Is it an interim manager or an executive temp or a consultant that your organization needs or do you have the talent already in-house? Such a question can be answered by best defining the vital differences between them. While a temp will hold all strings together to maintain the status quo, management consultants would point out to well known crisis situations of the organizations and walk away without a solution. On the other hand, interims are, appointed to implement and should combine technical knowledge and qualifications with soft skills such as managing, leading and being cognisant of company values. So, if the situation requires a task-focused implementer with excellent soft skills, it is likely that the need is for an interim. Interims can also bring a fresh perspective into an organisation.

Dealing with staff issues about interim appointees

It is highly likely some staff may feel threatened by the new appointment. They may see it as a vote of no confidence or believe that the interim is there to do the management's dirty work. Often the role of the interim is to diagnose a situation and implement a recovery plan, which is not always popular. However, leaving staff to get on with it can lead to overt or tacit resistance to the interim's objectives. It is not enough to rely on the political skills of the best-fit interim when introducing them. There must best be a discussion and gaining a buy-in from colleagues, and communicate why interim management is being considered and the benefits that will be achieved. Suggestions are that executives responsible for the operational delivery should be involved in the recruitment process to increase buy-in, as well as gain a wider perspective on the right candidate. Induction is also important. The most senior sponsor would be apt to do the rounds of introduction of the interim to the key players in the first couple of days of the assignment

Why would recruiting a Woman interim be beneficial to the organization?
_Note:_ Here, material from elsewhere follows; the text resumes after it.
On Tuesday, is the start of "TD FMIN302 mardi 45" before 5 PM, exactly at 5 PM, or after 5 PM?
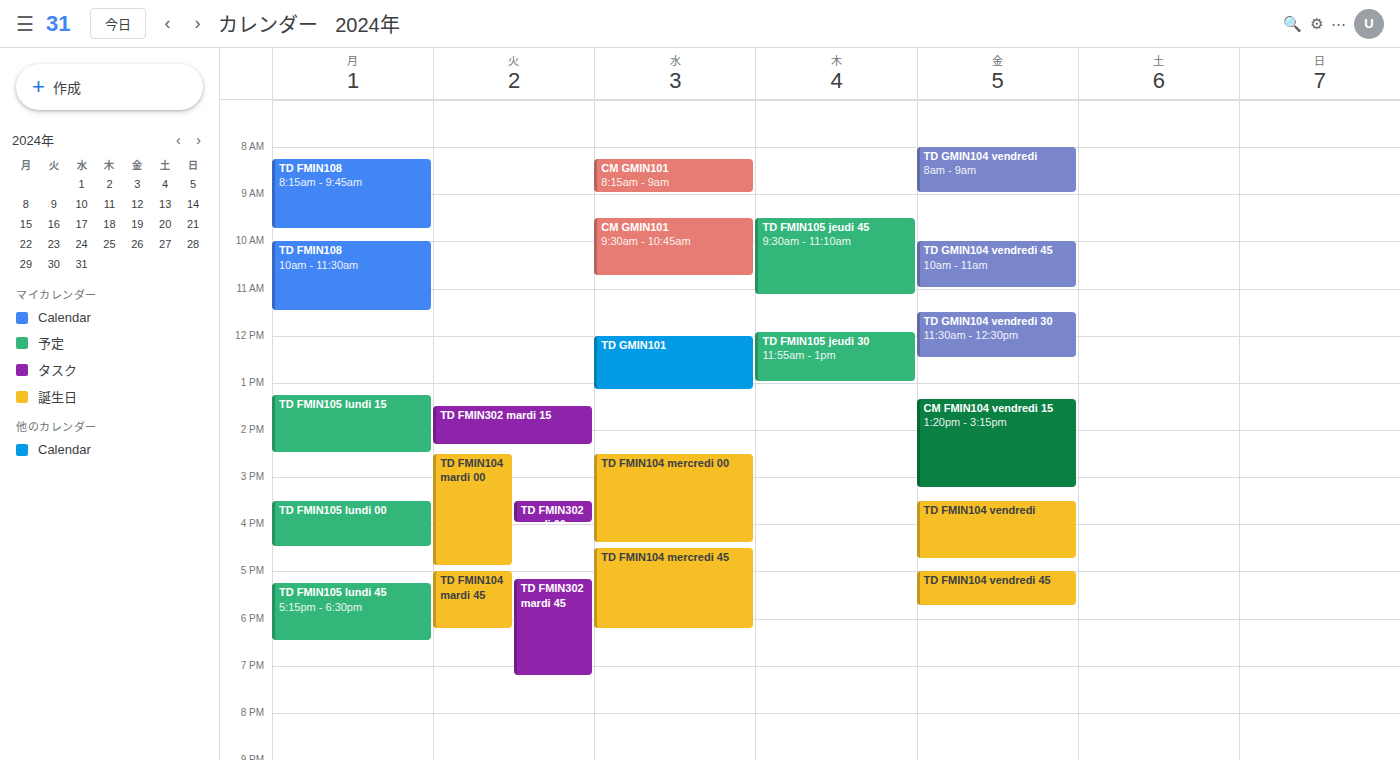
5:10 PM -- after 5 PM, 10 minutes below the 5 PM line.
Industries are moving towards a work-force plug-and-play concept. All organizations prefer experienced professionals, as compared to investing in Training and Development. Its here that women at the workplace make a huge difference – they are more loyal, less mercenary, more consistent, better at multi-tasking, make better negotiators and come out on tops in EQ. All of which lead to a strange question as to why they do not figure into the industry picture.
The answer is that, most women the world over, are still the primary stakeholders of home responsibility. Thus, they decide at a certain point of time in their lives, to place a full-time career at a lower priority in the over-all scheme of things.

Companies are forever in need of talent, which sometimes is found in the most unexpected of places. One such place is the home, where, you find the professionally qualified woman, with several years of work experience, who has taken a break in her career, in response to child-care, elder care or transition. This particular talent segment need not be trained, is focused, has expertise - both functional and managerial, but is constrained by Time.


Conclusions

AVTAR’s I-WIN is a concept that seeks to marry best of both these ideas – that of a Woman professional who has rich experience and whose time constraint can be effectively managed by using her in an Interim Managerial position.